Another key difference between the CCPA and VCDPA is while both laws prohibit overt discrimination against consumers who exercise their opt-out rights (a company cannot change the rates, prices, or quality of goods and services that are offered to a consumer), it explicitly allows this kind of discrimination when the consumer’s choice prevents them from getting targeted advertising or from enrolling in a voluntary loyalty program. In other words, if processing or selling a consumer’s personal data is a prerequisite to participating in a company’s loyalty rewards program or targeted marketing, an opt-out can potentially leave consumers out in the cold on special prices or promotional offers that their less privacy-conscious peers may enjoy.

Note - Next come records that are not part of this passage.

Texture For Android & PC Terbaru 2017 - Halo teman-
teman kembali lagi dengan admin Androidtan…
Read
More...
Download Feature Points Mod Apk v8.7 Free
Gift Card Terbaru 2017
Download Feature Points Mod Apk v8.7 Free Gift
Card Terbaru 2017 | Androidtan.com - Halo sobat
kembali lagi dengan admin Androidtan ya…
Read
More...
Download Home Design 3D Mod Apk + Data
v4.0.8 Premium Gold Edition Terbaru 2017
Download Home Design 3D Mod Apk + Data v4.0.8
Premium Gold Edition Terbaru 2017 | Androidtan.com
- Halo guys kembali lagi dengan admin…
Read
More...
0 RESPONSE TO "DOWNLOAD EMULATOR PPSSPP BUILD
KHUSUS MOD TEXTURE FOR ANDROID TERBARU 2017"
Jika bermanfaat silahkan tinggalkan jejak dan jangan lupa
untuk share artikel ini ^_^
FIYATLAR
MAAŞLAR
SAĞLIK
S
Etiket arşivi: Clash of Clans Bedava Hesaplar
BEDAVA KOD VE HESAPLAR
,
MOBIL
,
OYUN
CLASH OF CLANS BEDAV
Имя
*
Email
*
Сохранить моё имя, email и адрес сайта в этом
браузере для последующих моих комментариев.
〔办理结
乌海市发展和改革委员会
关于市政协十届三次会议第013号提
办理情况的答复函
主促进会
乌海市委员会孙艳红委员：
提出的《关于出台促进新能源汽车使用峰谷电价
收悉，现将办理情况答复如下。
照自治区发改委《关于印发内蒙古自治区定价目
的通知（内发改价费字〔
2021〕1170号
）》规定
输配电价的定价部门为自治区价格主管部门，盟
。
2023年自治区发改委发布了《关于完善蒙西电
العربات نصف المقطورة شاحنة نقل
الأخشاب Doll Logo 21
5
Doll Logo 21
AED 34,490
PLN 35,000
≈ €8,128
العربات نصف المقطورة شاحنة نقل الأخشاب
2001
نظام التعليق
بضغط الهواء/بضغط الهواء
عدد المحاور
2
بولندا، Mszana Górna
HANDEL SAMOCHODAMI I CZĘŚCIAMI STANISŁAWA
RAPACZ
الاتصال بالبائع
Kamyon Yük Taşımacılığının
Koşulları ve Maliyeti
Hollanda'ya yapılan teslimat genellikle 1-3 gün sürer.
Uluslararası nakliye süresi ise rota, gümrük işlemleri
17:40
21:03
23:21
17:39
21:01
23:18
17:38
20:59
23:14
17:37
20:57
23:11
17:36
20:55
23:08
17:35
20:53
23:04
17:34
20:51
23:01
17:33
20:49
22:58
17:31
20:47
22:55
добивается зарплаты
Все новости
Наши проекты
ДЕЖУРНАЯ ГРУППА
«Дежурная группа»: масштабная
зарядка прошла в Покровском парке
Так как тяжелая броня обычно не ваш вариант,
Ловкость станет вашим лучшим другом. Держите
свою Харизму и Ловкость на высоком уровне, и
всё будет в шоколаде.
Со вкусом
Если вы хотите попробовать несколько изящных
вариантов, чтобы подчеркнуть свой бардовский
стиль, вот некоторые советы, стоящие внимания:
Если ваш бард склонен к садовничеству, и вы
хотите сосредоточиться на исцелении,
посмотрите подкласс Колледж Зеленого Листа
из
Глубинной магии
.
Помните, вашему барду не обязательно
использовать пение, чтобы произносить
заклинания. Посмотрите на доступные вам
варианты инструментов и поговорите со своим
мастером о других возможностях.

Taken as a whole, the VCDPA reveals a markedly different and more permissive enforcement landscape for companies when compared to the CCPA. The VCDPA is set to go into effect on January 1, 2023.
Once two states have taken the plunge by enacting big-ticket privacy laws, expect that others will surely follow. Presently, more than a dozen states continue to work on their own privacy laws. As more states pass privacy laws with their own eccentricities, the growing complexity caused by an overlapping patchwork of state requirements may increase pressure on Congress to set a baseline to which all personal data processors must adhere. With single-party control of the White House and both houses of Congress, the likelihood of passing comprehensive federal privacy legislation now may be greater than ever.
Disclaimer: The purpose of this post is to provide general education on Information Governance topics. The statements are informational only and do not constitute legal advice. If you have specific questions regarding the application of the law to your business activities, you should seek the advice of your legal counsel.